Goal of the exercise
Please output the records below in full, exactly as given, but without the images.

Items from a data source
══════

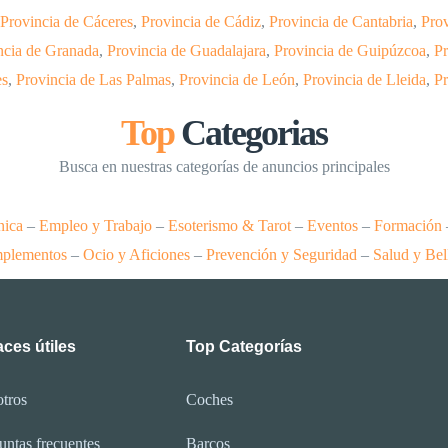
Provincia de Cáceres
,
Provincia de Cádiz
,
Provincia de Cantabria
,
Prov
ncia de Granada
,
Provincia de Guadalajara
,
Provincia de Guipúzcoa
,
Pr
es
,
Provincia de Las Palmas
,
Provincia de León
,
Provincia de Lleida
,
Pr
Top
Categorias
Busca en nuestras categorías de anuncios principales
nica
–
Empleo y Trabajo
–
Esoterismo & Tarot
–
Eventos
–
Formación
plementos
–
Ocio y Aficiones
–
Prevención y Seguridad
–
Salud y Bel
ces útiles
Top Categorías
tros
Coches
untas frecuentes
Barcos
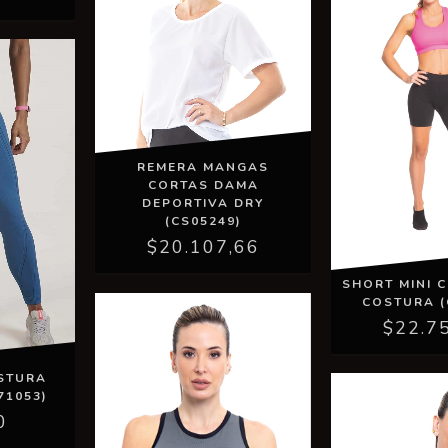
REMERA MANGAS
CORTAS DAMA
DEPORTIVA DRY
(CS05249)
$20.107,66
SHORT MINI C
COSTURA (
$22.7
STURA
71053)
0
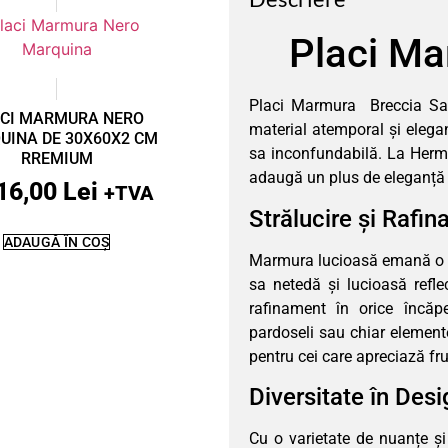
Placi Ma
Placi Marmura Breccia Sa
CI MARMURA NERO
material atemporal și elega
UINA DE 30X60X2 CM
sa inconfundabilă. La Herm
RREMIUM
adaugă un plus de eleganță ș
16,00
Lei
+TVA
Strălucire și Rafi
ADAUGĂ ÎN COȘ
Marmura lucioasă emană o st
sa netedă și lucioasă refl
rafinament în orice încăpe
pardoseli sau chiar element
pentru cei care apreciază fr
Diversitate în Desi
Cu o varietate de nuanțe și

══════

Task result
Provincia de Cáceres
,
Provincia de Cádiz
,
Provincia de Cantabria
,
Prov
ncia de Granada
,
Provincia de Guadalajara
,
Provincia de Guipúzcoa
,
Pr
es
,
Provincia de Las Palmas
,
Provincia de León
,
Provincia de Lleida
,
Pr
Top
Categorias
Busca en nuestras categorías de anuncios principales
nica
–
Empleo y Trabajo
–
Esoterismo & Tarot
–
Eventos
–
Formación
plementos
–
Ocio y Aficiones
–
Prevención y Seguridad
–
Salud y Bel
ces útiles
Top Categorías
tros
Coches
untas frecuentes
Barcos
REMERA MANGAS
CORTAS DAMA
DEPORTIVA DRY
(CS05249)
$20.107,66
SHORT MINI C
COSTURA (
$22.7
STURA
71053)
0
Placi Ma
Placi Marmura Breccia Sa
CI MARMURA NERO
material atemporal și elega
UINA DE 30X60X2 CM
sa inconfundabilă. La Herm
RREMIUM
adaugă un plus de eleganță ș
16,00
Lei
+TVA
Strălucire și Rafi
ADAUGĂ ÎN COȘ
Marmura lucioasă emană o st
sa netedă și lucioasă refl
rafinament în orice încăpe
pardoseli sau chiar element
pentru cei care apreciază fr
Diversitate în Desi
Cu o varietate de nuanțe și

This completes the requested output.